## Data shown

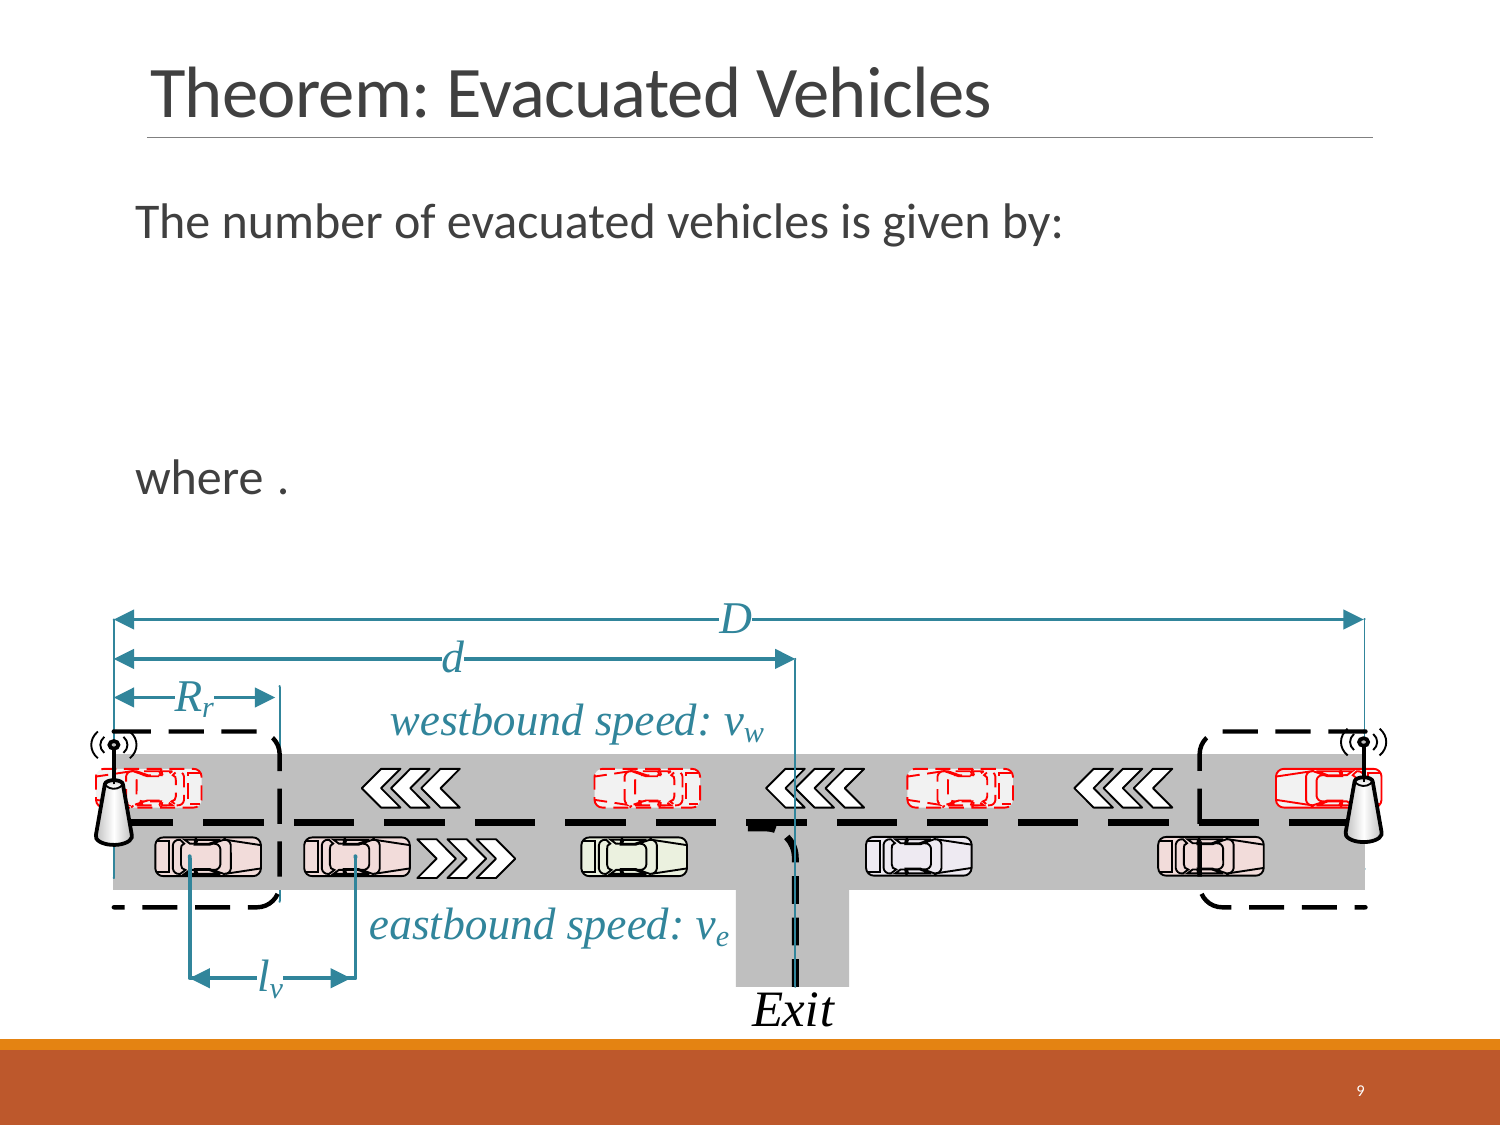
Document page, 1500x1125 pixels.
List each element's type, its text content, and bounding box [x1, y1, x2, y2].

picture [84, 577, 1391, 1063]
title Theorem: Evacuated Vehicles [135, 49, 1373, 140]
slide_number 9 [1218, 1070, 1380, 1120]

## Brief
Every entry above should be restated word for word, with the images left out.

## Solution for this problem
Document page, 1500x1125 pixels.
List each element's type, its text content, and bounding box [x1, y1, x2, y2].

picture [84, 577, 1391, 1063]
title Theorem: Evacuated Vehicles [135, 49, 1373, 140]
slide_number 9 [1218, 1070, 1380, 1120]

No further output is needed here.